WORK TO COMPLETE
The lines below that include the word "państw" are to be reported.
((
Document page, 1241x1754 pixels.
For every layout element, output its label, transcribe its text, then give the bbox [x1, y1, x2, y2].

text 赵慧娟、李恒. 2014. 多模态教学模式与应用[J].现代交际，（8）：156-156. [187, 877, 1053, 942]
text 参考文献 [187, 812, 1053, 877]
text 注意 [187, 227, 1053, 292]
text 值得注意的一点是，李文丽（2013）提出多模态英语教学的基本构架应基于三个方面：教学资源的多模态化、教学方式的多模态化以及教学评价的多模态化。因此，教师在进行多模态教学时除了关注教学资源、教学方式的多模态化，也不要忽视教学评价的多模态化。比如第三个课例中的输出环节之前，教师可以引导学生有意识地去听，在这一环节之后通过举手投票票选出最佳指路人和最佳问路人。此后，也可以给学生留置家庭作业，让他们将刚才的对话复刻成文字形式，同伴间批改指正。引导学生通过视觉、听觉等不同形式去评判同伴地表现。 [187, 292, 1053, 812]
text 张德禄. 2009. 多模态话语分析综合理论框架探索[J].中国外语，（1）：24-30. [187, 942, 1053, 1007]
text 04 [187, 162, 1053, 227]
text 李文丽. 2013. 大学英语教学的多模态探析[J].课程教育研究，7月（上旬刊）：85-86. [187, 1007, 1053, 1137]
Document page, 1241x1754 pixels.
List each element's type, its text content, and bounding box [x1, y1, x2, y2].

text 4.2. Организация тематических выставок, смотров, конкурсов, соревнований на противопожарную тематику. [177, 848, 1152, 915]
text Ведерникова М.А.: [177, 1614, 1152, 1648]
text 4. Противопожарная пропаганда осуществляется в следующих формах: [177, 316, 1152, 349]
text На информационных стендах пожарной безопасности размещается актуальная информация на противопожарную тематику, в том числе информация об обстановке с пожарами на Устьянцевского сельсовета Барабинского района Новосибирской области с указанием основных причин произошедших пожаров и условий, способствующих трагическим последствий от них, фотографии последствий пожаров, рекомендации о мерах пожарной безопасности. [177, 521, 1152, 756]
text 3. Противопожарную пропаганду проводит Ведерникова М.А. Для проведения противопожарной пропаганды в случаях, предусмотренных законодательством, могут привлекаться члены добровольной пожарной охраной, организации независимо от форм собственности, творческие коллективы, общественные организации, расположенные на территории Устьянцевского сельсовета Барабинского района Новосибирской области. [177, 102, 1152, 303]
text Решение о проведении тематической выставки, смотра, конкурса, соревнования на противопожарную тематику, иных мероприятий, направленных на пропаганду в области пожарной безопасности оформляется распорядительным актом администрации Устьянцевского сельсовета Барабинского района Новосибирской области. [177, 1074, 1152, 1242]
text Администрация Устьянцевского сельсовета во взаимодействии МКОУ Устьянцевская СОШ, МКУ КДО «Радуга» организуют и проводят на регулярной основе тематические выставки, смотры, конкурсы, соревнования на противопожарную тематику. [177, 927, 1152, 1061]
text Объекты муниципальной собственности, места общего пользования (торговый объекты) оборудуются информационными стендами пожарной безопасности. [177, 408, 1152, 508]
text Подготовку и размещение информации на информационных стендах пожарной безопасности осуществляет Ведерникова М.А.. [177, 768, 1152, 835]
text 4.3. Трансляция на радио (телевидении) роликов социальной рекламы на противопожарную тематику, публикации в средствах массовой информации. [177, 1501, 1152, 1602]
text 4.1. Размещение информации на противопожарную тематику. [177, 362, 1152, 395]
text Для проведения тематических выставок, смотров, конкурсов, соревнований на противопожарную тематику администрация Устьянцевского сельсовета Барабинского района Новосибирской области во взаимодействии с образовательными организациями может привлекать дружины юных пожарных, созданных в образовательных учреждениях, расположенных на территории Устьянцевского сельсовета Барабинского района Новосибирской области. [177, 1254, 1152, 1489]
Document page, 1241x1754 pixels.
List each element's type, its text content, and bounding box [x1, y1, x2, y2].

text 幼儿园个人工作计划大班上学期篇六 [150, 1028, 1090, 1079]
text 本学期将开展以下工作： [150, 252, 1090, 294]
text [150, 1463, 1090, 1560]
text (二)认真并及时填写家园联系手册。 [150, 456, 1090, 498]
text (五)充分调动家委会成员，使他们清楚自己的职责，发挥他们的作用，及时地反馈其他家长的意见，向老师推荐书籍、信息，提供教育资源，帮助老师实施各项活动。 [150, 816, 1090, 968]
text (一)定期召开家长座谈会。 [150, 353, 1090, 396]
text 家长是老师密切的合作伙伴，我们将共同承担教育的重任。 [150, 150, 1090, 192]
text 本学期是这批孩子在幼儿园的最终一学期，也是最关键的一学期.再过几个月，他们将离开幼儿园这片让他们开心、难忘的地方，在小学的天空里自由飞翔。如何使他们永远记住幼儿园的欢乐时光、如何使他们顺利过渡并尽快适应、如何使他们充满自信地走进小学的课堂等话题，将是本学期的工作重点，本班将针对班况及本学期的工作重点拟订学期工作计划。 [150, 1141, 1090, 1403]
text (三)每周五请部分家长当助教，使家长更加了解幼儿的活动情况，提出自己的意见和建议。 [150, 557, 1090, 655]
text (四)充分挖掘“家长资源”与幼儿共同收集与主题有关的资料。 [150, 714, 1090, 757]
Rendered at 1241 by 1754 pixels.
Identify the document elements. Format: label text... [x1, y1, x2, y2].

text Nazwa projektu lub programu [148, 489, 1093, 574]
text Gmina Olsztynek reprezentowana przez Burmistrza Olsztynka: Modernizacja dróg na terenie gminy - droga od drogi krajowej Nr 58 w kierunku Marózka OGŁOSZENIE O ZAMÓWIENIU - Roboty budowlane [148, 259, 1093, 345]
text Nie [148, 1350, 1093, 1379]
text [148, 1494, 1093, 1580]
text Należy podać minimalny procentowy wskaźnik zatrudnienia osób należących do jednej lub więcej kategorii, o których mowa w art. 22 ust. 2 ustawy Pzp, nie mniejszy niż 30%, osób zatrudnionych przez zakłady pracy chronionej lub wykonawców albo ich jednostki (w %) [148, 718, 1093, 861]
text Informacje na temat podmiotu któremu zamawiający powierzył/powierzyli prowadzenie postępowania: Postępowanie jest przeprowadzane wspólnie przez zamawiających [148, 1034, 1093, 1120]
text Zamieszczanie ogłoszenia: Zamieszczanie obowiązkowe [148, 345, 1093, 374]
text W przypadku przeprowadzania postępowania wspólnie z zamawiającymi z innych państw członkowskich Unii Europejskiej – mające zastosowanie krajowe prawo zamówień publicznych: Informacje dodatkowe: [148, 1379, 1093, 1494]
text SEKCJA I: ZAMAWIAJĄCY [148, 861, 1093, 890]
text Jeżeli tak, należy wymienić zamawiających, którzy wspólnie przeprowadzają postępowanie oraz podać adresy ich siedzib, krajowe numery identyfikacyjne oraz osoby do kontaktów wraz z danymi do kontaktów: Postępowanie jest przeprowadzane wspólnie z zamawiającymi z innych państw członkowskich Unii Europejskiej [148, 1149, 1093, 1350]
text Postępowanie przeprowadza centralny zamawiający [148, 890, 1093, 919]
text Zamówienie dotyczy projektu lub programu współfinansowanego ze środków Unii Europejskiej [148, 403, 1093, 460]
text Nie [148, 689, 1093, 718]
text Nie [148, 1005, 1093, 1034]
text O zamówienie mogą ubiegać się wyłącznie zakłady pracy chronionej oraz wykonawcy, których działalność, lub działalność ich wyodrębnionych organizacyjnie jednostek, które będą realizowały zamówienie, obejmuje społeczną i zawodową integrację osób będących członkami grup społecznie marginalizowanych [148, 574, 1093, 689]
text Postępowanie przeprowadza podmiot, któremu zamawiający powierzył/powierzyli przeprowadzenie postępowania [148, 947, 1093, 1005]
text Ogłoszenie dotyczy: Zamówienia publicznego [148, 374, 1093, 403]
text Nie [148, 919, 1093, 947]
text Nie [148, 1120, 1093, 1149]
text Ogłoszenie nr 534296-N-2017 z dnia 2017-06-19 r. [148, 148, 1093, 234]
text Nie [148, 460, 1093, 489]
))
REPLY TO THE TASK
text W przypadku przeprowadzania postępowania wspólnie z zamawiającymi z innych państw członkowskich Unii Europejskiej – mające zastosowanie krajowe prawo zamówień publicznych: Informacje dodatkowe: [148, 1379, 1093, 1494]
text Jeżeli tak, należy wymienić zamawiających, którzy wspólnie przeprowadzają postępowanie oraz podać adresy ich siedzib, krajowe numery identyfikacyjne oraz osoby do kontaktów wraz z danymi do kontaktów: Postępowanie jest przeprowadzane wspólnie z zamawiającymi z innych państw członkowskich Unii Europejskiej [148, 1149, 1093, 1350]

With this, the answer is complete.